Uma última vez antes de ir
Aquela avenida estava um caos. Era normal, em horários de pico, que o trânsito fosse intenso, mas estava pior que de costume; e tudo por conta de um acidente. Um motoqueiro tentou, de forma imprudente, cortar para outra faixa e não esperava que não fosse dar tempo. O carro que vinha atrás, em alta velocidade, o arremessou de encontro a um caminhão que estava mais à frente. Alguns motoristas precisaram frear bruscamente e houve um pequeno engavetamento. Uma quantidade razoável de pessoas se feriram e muitos carros ficaram danificados, porém, apenas o motoqueiro morreu.

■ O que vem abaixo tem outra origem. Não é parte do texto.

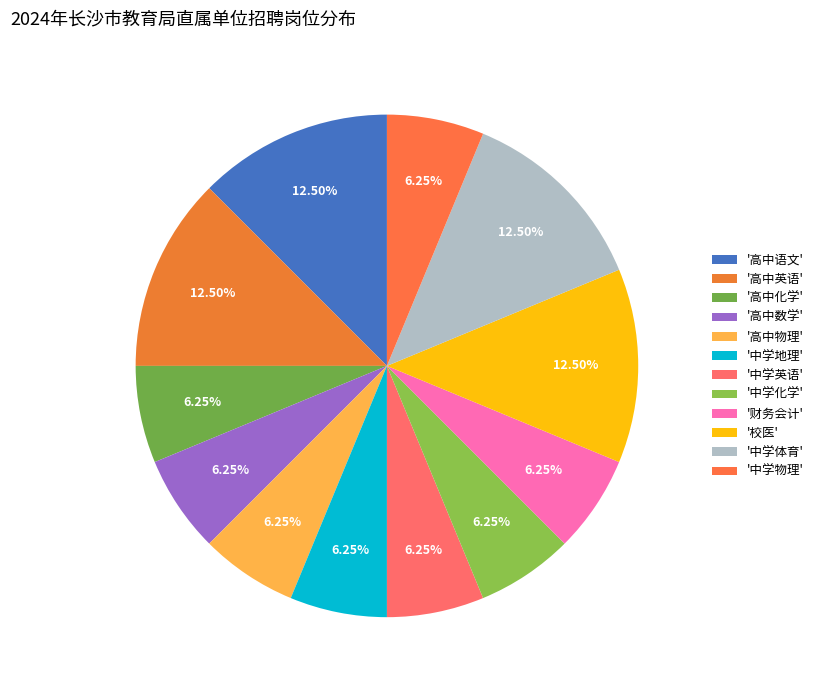

Is there any slice that represents more than half of the pie?

No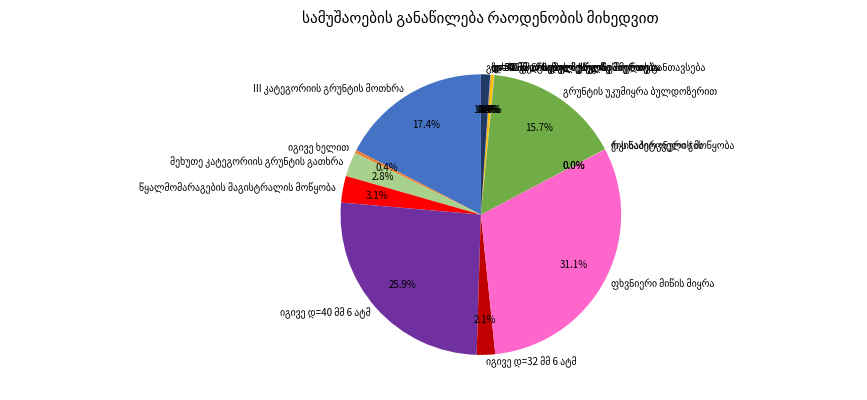

Is there a majority slice in this chart?

No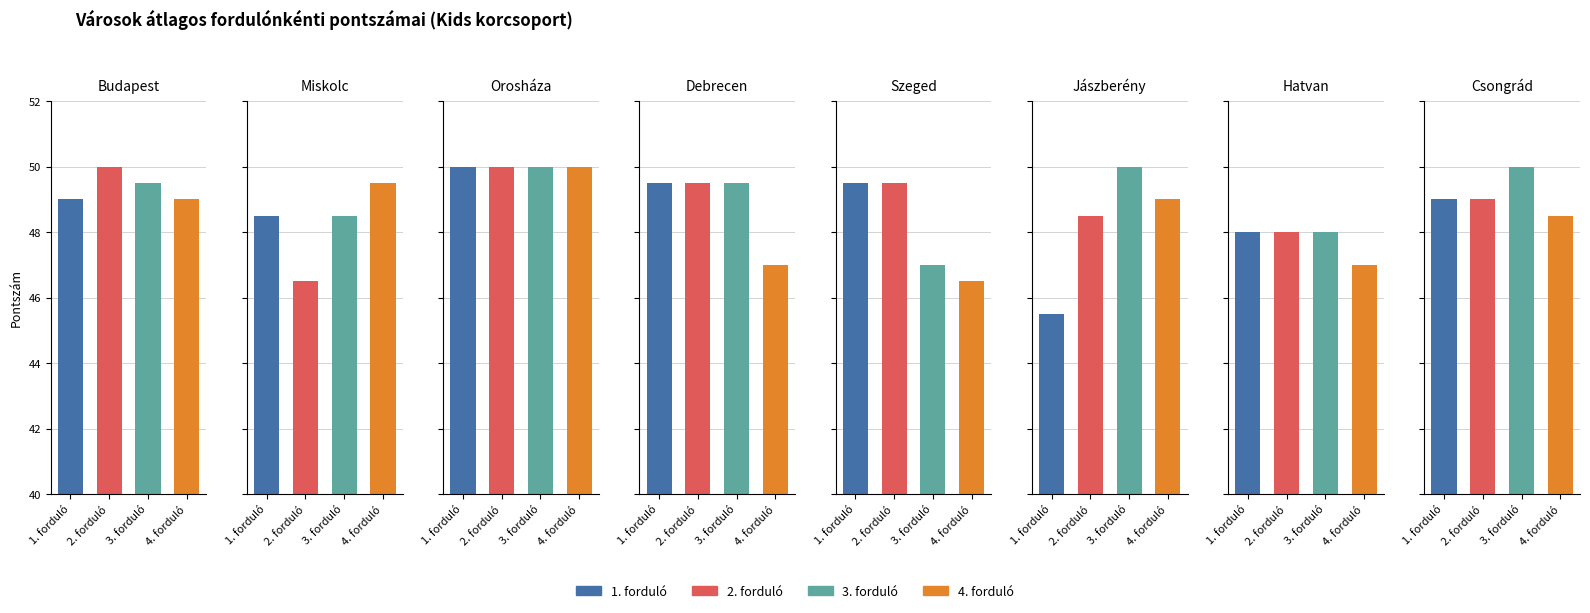

What is the total value across all series at 4?

192.5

Bombeiros, policiais e guardas de trânsito faziam seus respectivos trabalhos para fazer o tráfego da avenida voltar ao normal. Os carros passavam vagarosamente, muitos motoristas diminuíam mais ainda a velocidade para olhar os estragos com mais atenção. Pessoas se aglomeravam para observar o acidente de perto, quase rompendo o cordão de isolamento. Aquela velha curiosidade que a maioria parece ter por coisas mórbidas; ainda mais quando se pode ver de perto.
Um pouco mais afastado dos curiosos havia um homem alto e esguio; estava imóvel, olhando fixamente para os acontecimentos, completamente alheio ao falatório das pessoas, aos sons das buzinas e a todo aquele tumulto.

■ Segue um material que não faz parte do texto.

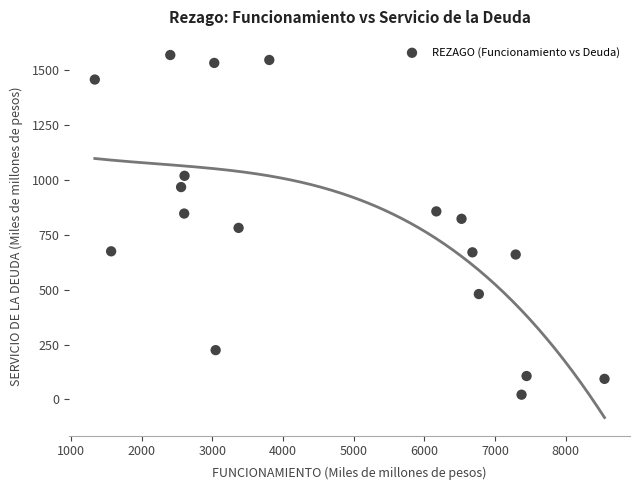

What is the range of Y values (max minus min)?

1547.2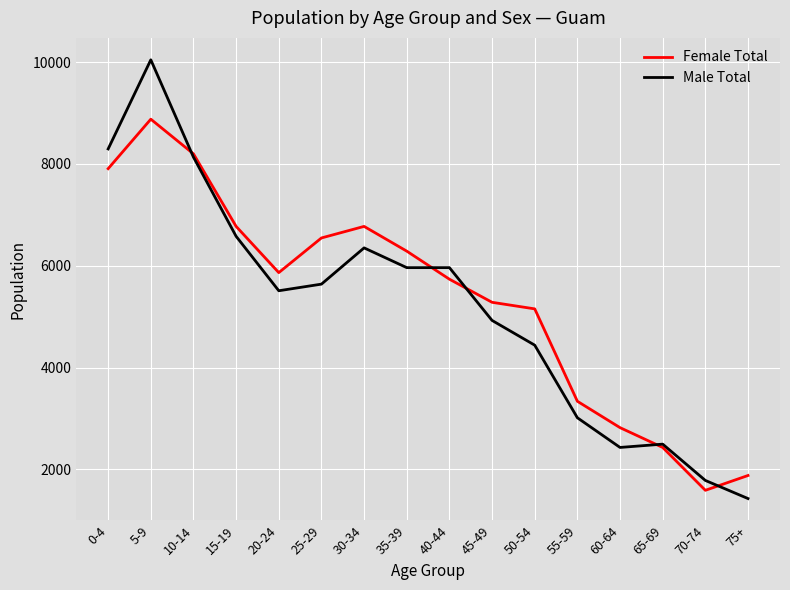

What position from the left is 25-29?

6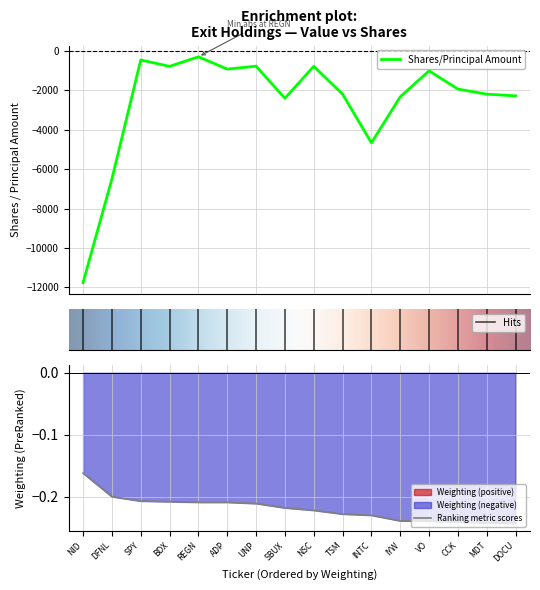

True or false: Shares or principal amount and Weighting cross at least once.

False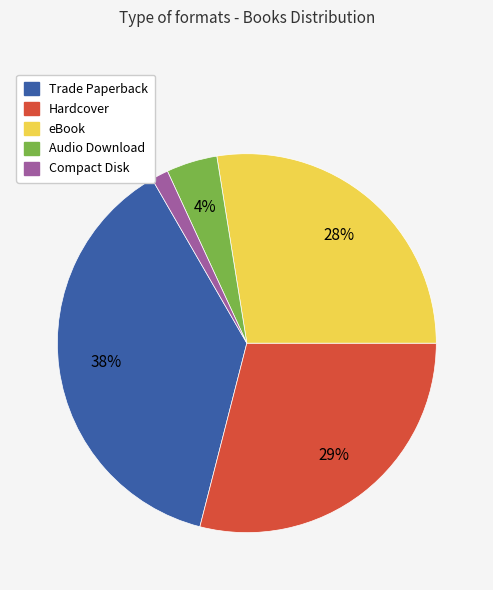

What is the smallest slice in the pie chart?

Compact Disk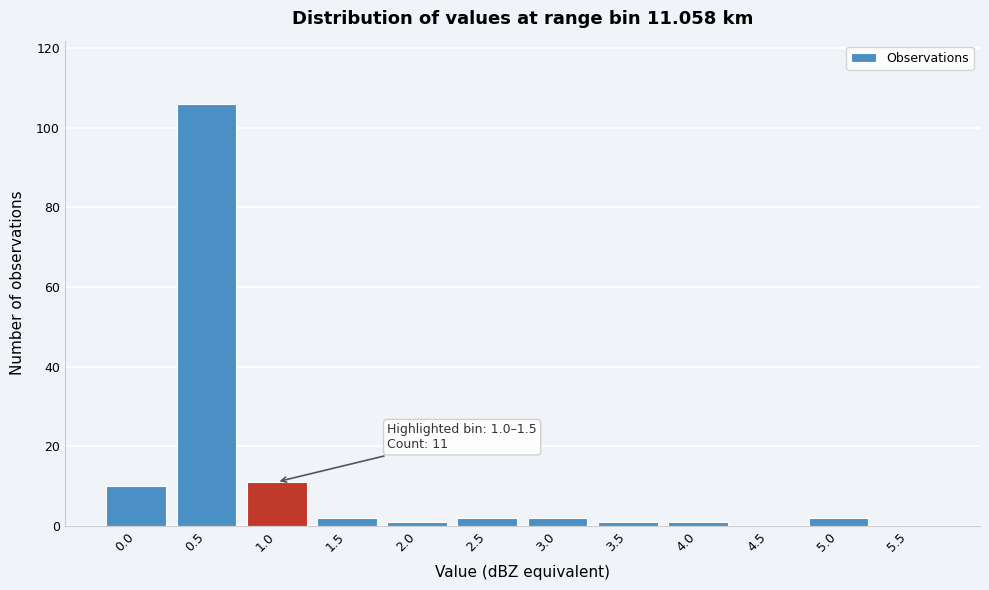

Reading left to right, what are all the values shown in this chart?

0.0=10	0.5=106	1.0=11	1.5=2	2.0=1	2.5=2	3.0=2	3.5=1	4.0=1	4.5=0	5.0=2	5.5=0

Após quase duas horas, enfim as faixas foram liberadas por completo. As pessoas foram se dispersando e o fluxo da avenida foi voltando ao seu normal.
O homem alto e esguio foi o último a se retirar dali, fazendo isso apenas após o corpo do motoqueiro ser levado.

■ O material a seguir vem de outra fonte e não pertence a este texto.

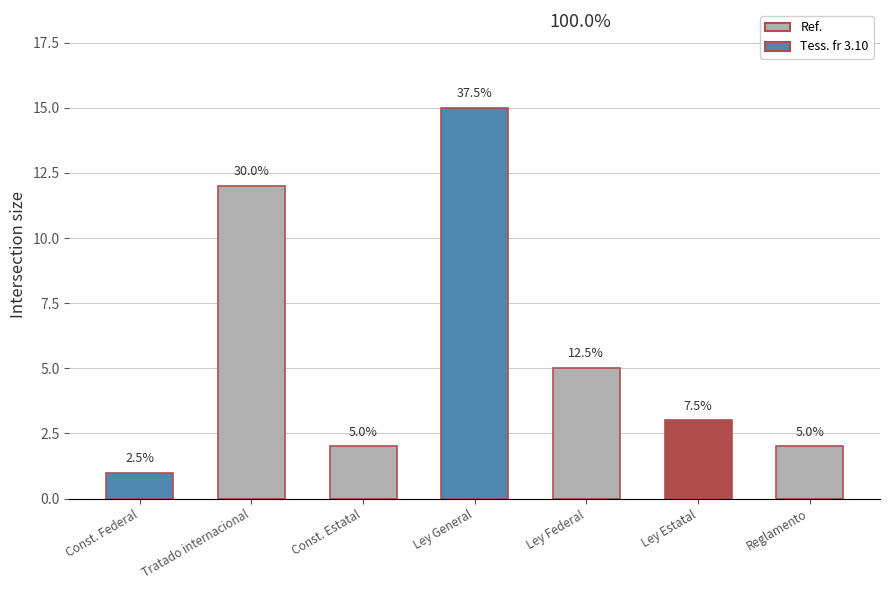

Between Ley Estatal and Ley General, which is larger?

Ley General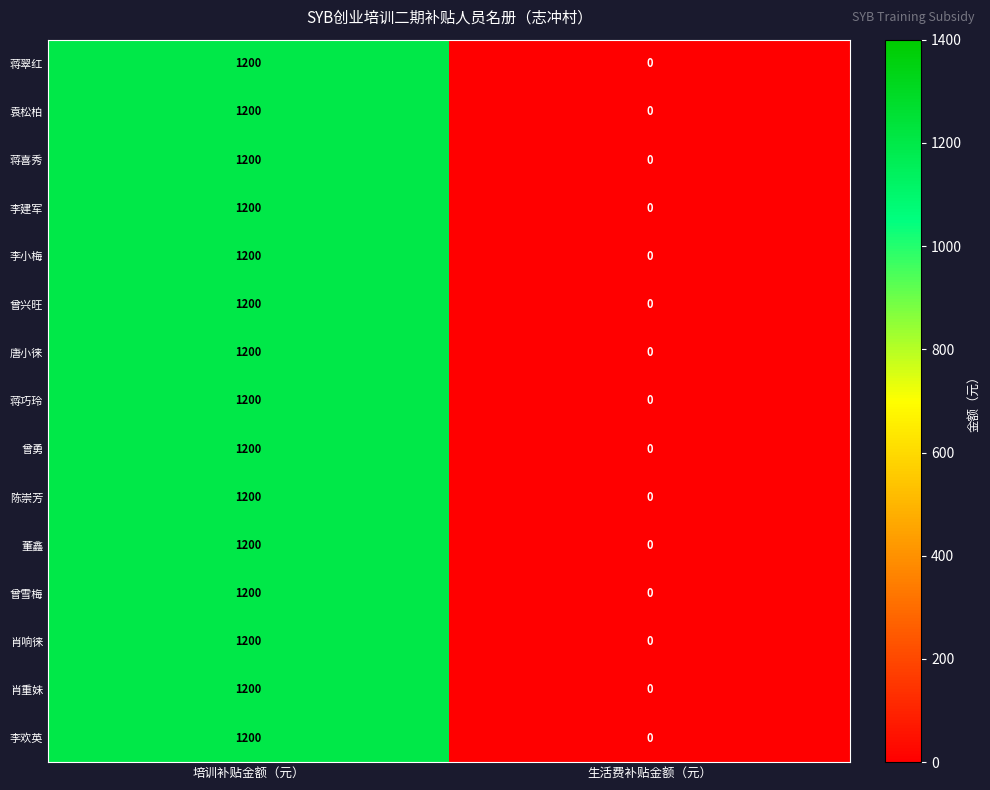

How many series are shown in this chart?

15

Se alguém pudesse vê-lo, juraria que era algum transeunte sem rumo, porém, o destino que ele queria chegar lhe era determinado. Após sair da avenida, o homem alto e esguio se embrenhou numas ruas que conhecia perfeitamente, afinal, elas foram o caminho que sempre fazia para chegar em casa após o trabalho. Porém, diferente de antes, agora estava fazendo o trajeto de dia e não estava vindo do trabalho. Totalmente absorto e compenetrado, caminhou por algumas horas até que, enfim, cessou o seu caminhar. Se deteve em frente a uma casa e entrou; passou pelo quintal e atravessou a porta da sala, onde se encontravam algumas pessoas. No cômodo, a tristeza imperava, o choro era inevitável e a angústia reinava. Uma mulher soluçava de tanto chorar e era consolada por sua mãe; as outras pessoas se abraçavam e também choravam. Num dos quartos, uma menininha estava sendo distraída por dois adultos, para não saber o que se passava por ali. O motivo do pranto era o recebimento da notícia de morte. A família do motoqueiro já estava ciente do óbito de algumas horas e, já passavam pela dor do luto. A única pessoa que ainda não sabia do falecimento era a menininha, que era filha do motoqueiro. Depois, com mais calma, iriam arrumar uma forma de contar tal notícia devastadora. O homem alto e esguio olhava para todos na sala e tinha uma expressão sorumbática; não foi notado por ninguém, a não ser pelo gato que, também se encontrava na sala, e se arrepiou, ficando com o pelo eriçado. Se se deparar com aquela mulher chorando a morte do esposo lhe foi lastimável, pior quando entrou no quarto onde estava a inocente menininha sendo distraída, para não saber da morte do pai. Voltou para a sala e contemplou aquelas cenas dramáticas pela última vez, afinal, o homem alto e esguio era o motoqueiro falecido no acidente; ou melhor, seu espírito, que veio ali se despedir de sua família, mesmo não podendo ser visto. Mas isso não importava mais, pois, já sentia sua presença nesse plano terreno se esvaindo, onde apenas teve o tempo necessário para ver pela última vez quem amou em vida. Em questão de poucos minutos seu espírito já estaria dormindo o sono da morte.